» EXERCISE INSTRUCTIONS:
Take every line containing "surgery" out of the records.

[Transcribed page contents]
*-*-*
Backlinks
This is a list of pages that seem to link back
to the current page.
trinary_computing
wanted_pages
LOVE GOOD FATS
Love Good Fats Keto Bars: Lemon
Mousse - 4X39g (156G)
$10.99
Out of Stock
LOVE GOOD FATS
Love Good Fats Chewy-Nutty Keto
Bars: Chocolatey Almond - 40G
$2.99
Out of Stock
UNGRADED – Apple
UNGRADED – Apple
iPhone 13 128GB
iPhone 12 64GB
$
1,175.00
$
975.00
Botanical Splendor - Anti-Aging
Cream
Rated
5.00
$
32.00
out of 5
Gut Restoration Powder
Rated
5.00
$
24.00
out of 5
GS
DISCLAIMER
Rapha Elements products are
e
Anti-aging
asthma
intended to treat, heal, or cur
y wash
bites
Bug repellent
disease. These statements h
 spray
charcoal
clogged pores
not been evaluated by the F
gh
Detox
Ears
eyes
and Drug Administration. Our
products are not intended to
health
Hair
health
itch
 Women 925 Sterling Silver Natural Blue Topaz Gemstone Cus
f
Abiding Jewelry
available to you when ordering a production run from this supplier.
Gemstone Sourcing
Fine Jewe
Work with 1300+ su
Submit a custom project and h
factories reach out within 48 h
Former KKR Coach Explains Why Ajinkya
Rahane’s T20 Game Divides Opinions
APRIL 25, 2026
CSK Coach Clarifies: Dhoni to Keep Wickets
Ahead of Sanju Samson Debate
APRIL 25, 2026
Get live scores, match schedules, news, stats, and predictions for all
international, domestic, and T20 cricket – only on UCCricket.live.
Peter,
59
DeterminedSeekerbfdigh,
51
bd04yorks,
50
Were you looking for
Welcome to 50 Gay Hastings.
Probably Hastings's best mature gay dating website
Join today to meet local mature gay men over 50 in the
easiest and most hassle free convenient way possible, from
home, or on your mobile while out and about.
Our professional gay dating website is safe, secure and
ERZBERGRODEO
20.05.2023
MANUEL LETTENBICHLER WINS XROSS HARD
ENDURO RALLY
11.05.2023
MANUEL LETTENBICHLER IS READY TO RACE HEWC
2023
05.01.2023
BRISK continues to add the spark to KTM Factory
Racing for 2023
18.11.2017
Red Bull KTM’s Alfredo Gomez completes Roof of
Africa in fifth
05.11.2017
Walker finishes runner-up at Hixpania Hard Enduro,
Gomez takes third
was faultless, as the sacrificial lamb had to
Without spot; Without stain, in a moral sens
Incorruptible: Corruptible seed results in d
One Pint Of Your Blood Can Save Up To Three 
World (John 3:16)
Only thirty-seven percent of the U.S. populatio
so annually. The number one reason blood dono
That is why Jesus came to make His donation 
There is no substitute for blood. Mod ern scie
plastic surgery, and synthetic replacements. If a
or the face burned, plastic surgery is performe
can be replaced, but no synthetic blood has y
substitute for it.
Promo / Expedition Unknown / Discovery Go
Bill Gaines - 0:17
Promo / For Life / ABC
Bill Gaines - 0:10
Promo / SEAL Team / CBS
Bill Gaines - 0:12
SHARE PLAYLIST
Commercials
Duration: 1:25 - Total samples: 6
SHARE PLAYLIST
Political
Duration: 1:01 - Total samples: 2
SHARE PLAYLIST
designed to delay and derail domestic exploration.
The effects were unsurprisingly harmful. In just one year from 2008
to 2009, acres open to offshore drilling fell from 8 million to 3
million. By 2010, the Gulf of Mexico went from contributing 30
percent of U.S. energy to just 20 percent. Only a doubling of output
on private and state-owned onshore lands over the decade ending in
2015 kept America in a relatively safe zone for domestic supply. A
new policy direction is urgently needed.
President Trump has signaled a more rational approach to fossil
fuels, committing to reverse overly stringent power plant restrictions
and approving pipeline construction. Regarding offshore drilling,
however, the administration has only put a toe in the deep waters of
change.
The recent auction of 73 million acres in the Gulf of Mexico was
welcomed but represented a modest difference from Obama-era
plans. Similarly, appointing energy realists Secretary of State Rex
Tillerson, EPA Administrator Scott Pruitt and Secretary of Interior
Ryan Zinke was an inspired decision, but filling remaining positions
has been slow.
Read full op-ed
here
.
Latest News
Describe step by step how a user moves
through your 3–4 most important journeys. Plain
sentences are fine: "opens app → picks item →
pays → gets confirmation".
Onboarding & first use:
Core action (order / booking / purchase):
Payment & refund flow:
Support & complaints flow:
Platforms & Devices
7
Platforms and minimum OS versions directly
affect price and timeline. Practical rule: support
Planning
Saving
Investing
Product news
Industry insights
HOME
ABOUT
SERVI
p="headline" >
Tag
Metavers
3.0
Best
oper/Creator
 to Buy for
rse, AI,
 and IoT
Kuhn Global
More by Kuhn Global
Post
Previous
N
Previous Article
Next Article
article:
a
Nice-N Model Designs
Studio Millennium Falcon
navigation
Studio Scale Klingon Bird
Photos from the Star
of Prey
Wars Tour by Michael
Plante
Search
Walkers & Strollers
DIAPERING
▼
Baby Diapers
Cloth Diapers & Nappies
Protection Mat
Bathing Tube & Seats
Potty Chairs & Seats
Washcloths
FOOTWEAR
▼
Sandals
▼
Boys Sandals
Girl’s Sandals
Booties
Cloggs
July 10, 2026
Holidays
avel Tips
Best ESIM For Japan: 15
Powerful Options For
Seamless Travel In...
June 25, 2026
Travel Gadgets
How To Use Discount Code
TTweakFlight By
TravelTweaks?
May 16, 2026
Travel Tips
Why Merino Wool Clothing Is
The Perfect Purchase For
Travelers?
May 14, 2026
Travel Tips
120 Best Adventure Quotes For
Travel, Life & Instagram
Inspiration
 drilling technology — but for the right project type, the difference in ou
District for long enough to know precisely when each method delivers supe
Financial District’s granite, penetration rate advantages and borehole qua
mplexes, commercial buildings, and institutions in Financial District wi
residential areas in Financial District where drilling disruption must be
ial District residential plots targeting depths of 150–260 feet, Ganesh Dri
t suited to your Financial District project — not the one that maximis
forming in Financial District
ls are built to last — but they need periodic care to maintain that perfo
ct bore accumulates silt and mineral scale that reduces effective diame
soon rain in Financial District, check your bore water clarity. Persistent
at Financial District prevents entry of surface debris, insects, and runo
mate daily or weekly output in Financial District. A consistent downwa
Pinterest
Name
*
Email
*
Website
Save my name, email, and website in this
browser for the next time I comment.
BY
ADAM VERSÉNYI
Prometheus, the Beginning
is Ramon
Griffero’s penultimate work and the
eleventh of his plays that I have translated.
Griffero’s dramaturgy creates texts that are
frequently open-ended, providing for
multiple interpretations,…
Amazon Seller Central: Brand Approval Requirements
*-*-*
» EXERCISE RESULT:
plastic surgery, and synthetic replacements. If a
or the face burned, plastic surgery is performe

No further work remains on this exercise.